### Records to process
◆ ◆ ◆ ◆ ◆ ◆ ◆

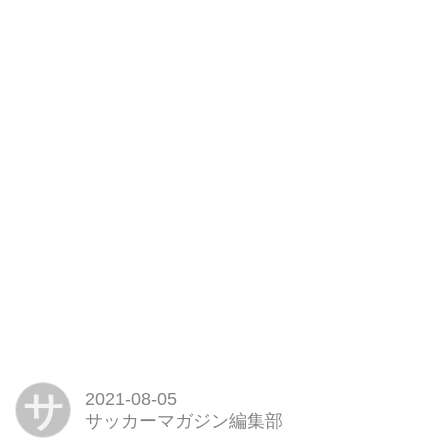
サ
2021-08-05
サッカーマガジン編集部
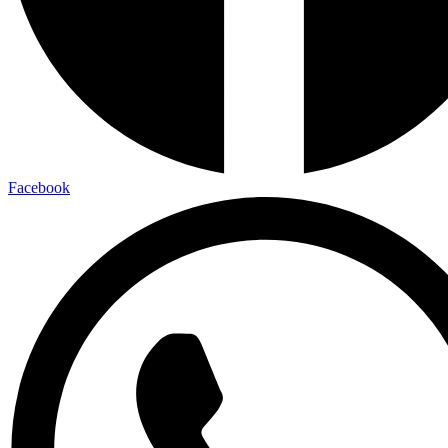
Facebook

◆ ◆ ◆ ◆ ◆ ◆ ◆

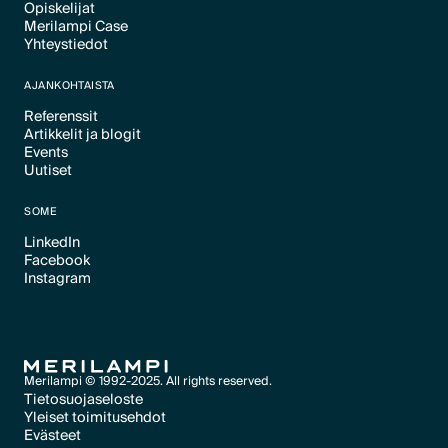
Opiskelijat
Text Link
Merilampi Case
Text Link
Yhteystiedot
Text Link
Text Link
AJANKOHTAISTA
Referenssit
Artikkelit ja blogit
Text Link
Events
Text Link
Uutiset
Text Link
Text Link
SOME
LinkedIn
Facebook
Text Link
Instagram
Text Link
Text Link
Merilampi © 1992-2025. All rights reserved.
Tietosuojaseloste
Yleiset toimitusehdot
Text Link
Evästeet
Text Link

◆ ◆ ◆ ◆ ◆ ◆ ◆

Line count for "Merilampi": count the lines of the records above that contain it and give only the number.

### Expected output
2